WORK TO COMPLETE =>
[1] Please list every plaintiff named in the caption of the court order.
[2] Translate this sentence from the court order into Spanish: "Between December 1996 and February 1997, complaints signed by the plaintiffs, ostensibly proceeding pro se, were filed in the above-styled cases."
[3] Carry the court order forward, beginning after its last sentence.

TEXT FOR ANALYSIS =>
= = = =

Laremont-Lopez v. SOUTHEASTERN TIDEWATER OPPORTUN. CENTER, 968 F. Supp. 1075 (E.D. Va. 1997)

U.S. District Court for the Eastern District of Virginia - 968 F. Supp. 1075 (E.D. Va. 1997)
June 3, 1997

968 F. Supp. 1075 (1997)

Mary Anne LAREMONT-LOPEZ, Plaintiff,
v.
SOUTHEASTERN TIDEWATER OPPORTUNITY CENTER, Defendant.
Mary M. JOHNSON, Plaintiff,
v.
DEPARTMENT OF PARKS AND RECREATION FOR THE CITY OF CHESAPEAKE, Defendant.
Lal M'MALANI, Plaintiff,
v.
NEWPORT NEWS SHIPYARD AND DRYDOCK CO., Defendant.
Myra T. PLUMMER, Plaintiff,
v.
J. Curtis FRUIT, Clerk of Circuit Court of the City of Virginia Beach, Defendant.

Civil Action Nos. 2:96cv1202, 2:96cv1213, 4:97cv7, 2:97cv203.

United States District Court, E.D. Virginia, Norfolk Division.

June 3, 1997.

*1076 Thomas Francis Hennessy, III, Hardee & Hennessy, P.C., Chesapeake, VA, for MaryAnne Laremont-Lopez.

James A. Gorry, III, John Hume Taylor, Jr., Taylor & Walker, P.C., Norfolk, VA, for Southern Tidewater Opportunity Center.

Mary M. Johnson, Cheseapeake, VA, pro se.

Thomas Jeffrey Salb, Breeden, MacMillan & Green, PLC, Norfolk, VA, for Dept. of Parks and Recreation for the City of Chesapeake.

Lal M'Malani, Huntington Beach, CA, pro se.

Dean Clement Berry, Newport News Shipbuilding & Dry Dock Co., Newport News, VA, for Newport News Shipyard and Dry-dock Co.

Myra T. Plummer, Virginia Beach, VA, pro se.

 
ORDER

MORGAN, District Judge.

Between December 1996 and February 1997, complaints signed by the plaintiffs, ostensibly proceeding pro se, were filed in the above-styled cases. Based upon representations made to the Clerk's office and the content of certain documents, it appeared that the complaints were in fact drafted by the attorneys of a local law firm (the "Attorneys").[1] Concerned that this practice was inconsistent with the Federal Rules of Civil Procedure and the Local Rules of the United States District Court for the Eastern District of Virginia, which incorporate the disciplinary *1077 rules and ethical considerations of the Virginia Code of Professional Responsibility, the Court ordered the Attorneys to show cause why they should not be found in contempt of this Court.

= = = =

DATA LISTING =>
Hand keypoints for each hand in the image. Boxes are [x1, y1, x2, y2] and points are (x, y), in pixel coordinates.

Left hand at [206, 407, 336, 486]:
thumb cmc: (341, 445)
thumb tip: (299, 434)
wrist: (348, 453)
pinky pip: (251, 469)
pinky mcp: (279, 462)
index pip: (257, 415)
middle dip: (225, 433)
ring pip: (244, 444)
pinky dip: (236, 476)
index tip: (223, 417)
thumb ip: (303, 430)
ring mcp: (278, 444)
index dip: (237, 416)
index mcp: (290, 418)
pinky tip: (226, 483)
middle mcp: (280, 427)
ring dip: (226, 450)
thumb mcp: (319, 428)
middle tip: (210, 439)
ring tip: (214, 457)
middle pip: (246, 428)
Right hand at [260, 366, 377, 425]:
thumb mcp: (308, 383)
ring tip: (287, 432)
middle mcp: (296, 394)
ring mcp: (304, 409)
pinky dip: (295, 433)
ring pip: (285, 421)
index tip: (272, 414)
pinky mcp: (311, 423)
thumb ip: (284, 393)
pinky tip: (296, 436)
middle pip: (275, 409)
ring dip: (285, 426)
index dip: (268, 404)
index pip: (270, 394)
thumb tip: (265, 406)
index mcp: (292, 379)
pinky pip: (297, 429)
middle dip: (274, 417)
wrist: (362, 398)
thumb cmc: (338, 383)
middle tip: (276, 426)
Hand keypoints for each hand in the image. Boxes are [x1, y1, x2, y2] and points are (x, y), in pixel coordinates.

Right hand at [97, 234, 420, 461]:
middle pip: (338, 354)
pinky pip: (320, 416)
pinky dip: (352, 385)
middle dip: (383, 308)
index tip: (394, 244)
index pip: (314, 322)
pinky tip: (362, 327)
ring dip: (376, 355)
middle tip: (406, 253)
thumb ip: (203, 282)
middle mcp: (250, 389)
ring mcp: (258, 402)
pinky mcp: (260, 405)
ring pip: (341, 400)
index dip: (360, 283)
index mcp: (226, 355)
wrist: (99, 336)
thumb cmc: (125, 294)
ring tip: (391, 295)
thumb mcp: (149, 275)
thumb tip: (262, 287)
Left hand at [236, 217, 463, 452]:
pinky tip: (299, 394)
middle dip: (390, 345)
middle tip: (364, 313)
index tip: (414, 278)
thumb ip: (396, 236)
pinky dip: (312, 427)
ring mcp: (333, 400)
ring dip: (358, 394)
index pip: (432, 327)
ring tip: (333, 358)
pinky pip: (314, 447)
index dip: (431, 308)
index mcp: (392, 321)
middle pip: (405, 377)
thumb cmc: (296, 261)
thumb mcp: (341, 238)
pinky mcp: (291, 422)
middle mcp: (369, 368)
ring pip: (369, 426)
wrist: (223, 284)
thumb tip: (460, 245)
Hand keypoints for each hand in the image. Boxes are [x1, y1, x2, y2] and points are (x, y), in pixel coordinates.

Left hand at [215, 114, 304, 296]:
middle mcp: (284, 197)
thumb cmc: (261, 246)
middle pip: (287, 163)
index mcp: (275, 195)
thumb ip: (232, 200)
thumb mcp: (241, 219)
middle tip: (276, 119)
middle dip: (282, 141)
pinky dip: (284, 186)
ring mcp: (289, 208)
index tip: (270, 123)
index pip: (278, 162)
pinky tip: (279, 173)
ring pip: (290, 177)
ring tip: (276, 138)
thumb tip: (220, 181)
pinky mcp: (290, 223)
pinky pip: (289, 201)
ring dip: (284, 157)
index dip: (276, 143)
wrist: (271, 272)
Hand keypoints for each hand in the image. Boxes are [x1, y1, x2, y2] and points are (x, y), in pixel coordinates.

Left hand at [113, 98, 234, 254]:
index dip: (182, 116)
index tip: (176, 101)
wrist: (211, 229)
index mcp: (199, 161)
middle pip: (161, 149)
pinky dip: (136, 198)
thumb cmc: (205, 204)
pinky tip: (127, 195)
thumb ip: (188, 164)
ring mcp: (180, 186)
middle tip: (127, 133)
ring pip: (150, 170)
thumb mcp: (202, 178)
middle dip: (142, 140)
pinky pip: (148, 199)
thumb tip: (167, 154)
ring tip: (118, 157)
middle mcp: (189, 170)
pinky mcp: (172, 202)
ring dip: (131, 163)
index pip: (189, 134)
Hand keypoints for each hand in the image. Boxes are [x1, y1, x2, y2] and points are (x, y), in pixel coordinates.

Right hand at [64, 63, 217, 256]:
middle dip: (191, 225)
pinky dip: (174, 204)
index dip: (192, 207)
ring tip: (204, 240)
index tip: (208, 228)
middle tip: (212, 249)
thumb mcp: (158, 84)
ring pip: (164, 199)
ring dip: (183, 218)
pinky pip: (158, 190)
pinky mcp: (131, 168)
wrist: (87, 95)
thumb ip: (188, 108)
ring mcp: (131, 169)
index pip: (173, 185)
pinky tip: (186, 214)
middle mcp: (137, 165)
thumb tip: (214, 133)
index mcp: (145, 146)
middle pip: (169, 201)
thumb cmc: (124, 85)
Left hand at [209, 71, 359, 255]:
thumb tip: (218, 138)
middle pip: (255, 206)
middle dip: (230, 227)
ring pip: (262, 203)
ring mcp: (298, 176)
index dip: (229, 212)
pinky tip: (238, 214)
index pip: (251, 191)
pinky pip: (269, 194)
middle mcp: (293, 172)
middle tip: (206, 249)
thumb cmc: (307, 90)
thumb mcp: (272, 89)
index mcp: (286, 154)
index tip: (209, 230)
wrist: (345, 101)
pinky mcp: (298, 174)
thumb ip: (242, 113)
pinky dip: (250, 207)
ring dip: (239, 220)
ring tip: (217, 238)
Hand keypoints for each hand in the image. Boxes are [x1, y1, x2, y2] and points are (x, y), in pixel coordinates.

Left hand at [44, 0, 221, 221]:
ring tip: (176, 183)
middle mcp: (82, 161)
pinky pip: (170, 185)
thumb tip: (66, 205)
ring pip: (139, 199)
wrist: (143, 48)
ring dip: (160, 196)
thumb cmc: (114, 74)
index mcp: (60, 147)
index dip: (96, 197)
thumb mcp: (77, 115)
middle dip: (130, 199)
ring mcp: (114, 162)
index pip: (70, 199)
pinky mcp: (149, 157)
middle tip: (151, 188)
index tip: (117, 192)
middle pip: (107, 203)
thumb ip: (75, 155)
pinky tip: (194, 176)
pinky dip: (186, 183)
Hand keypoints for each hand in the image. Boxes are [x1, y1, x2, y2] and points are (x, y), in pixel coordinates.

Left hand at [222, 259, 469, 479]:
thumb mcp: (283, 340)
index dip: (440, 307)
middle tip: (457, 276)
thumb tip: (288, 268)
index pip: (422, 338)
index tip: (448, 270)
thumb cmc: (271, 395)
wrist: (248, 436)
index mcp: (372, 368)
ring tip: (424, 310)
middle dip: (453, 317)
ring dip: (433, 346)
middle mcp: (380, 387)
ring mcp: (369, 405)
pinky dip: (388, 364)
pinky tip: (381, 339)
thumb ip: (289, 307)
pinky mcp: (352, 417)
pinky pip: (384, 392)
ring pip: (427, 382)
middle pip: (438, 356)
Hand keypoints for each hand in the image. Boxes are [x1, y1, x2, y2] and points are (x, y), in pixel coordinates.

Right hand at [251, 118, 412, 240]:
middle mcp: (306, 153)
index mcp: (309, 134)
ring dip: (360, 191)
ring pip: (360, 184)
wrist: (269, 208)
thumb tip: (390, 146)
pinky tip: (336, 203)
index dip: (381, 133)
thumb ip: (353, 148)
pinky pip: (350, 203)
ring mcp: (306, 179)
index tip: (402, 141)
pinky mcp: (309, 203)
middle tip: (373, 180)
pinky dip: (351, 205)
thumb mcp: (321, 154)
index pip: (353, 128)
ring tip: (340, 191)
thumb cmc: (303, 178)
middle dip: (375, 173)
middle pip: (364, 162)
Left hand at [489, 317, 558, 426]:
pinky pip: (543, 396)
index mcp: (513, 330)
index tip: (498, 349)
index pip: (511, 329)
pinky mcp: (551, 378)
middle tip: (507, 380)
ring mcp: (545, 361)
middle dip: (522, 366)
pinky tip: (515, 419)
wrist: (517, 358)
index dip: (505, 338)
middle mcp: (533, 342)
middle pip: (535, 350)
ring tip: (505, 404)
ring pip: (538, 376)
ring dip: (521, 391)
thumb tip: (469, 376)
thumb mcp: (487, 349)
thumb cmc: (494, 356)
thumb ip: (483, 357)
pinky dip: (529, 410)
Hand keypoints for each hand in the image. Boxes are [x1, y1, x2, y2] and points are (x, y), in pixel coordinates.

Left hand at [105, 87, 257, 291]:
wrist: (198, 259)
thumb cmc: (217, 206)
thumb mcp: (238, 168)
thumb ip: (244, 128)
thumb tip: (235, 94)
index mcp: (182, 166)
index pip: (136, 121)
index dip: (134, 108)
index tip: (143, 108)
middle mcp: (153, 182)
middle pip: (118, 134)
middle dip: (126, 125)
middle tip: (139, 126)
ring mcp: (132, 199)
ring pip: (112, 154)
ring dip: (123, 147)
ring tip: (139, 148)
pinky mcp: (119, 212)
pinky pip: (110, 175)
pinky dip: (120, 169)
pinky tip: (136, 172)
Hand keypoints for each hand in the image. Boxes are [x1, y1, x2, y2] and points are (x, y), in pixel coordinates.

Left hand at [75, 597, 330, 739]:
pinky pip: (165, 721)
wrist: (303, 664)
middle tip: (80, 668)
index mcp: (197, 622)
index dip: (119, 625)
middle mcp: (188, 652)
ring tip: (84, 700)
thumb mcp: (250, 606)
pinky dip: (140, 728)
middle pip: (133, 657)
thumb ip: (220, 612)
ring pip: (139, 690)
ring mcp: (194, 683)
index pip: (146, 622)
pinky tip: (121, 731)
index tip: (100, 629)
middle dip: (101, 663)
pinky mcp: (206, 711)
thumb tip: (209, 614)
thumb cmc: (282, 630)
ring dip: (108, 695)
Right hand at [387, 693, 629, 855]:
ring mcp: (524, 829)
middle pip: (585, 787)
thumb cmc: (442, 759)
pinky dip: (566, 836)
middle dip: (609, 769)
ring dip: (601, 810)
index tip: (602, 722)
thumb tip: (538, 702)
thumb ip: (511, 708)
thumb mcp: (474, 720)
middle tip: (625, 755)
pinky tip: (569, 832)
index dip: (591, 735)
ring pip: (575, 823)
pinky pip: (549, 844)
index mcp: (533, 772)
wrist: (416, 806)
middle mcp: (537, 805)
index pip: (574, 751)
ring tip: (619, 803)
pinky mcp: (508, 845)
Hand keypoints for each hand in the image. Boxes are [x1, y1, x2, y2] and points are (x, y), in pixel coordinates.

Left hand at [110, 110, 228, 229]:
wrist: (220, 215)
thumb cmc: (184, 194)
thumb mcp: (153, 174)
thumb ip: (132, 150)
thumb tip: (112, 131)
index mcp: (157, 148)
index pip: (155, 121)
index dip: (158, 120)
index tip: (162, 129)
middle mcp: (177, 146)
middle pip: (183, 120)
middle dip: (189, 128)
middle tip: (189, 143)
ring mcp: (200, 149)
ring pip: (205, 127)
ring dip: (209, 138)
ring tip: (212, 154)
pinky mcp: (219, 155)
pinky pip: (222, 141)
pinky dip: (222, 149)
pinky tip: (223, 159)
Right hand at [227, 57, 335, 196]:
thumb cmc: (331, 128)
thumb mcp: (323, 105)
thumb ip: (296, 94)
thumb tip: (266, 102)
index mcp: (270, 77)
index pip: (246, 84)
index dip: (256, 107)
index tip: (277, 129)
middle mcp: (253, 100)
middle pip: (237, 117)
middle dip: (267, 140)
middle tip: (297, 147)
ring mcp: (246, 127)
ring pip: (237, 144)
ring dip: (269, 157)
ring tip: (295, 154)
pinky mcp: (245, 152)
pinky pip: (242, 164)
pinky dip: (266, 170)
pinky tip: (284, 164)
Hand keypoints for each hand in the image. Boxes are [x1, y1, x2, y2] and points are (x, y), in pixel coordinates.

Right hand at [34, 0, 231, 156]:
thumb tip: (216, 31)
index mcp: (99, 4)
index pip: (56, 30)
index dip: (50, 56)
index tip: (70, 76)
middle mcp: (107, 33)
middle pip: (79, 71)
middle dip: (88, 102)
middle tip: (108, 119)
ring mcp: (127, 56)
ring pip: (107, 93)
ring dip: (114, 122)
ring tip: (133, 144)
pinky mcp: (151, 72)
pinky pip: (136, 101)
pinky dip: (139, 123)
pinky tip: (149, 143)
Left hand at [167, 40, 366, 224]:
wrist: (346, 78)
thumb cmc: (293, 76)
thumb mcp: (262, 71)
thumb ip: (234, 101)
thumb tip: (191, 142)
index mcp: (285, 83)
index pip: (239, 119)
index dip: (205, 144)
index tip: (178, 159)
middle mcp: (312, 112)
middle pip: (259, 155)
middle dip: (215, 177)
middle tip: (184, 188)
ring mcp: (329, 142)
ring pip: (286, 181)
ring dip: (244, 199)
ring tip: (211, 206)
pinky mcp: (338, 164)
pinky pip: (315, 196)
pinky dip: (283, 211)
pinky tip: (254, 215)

= = = =

ANSWERS FOR THE EXERCISE =>
[1]
Mary Anne Laremont-Lopez
Mary M. Johnson
Lal M'Malani
Myra T. Plummer

[2] Entre diciembre de 1996 y febrero de 1997, se presentaron en las causas arriba mencionadas demandas firmadas por los demandantes, quienes en apariencia actuaban pro se.

[3]
On April 30, 1997, the Court held a hearing at which the Attorneys, represented by counsel, filed a brief, an affidavit, and numerous exhibits in response to the Court's Show Cause Order. Having considered the Attorneys' submissions and counsel's oral argument, the Court FINDS that the evidence is insufficient to establish that the Attorneys intentionally misled the Court or knowingly violated any of the Court's procedural, disciplinary, or ethical rules. Accordingly, the Court does not FIND the Attorneys' conduct to be contemptuous and declines to impose sanctions or initiate disciplinary proceedings.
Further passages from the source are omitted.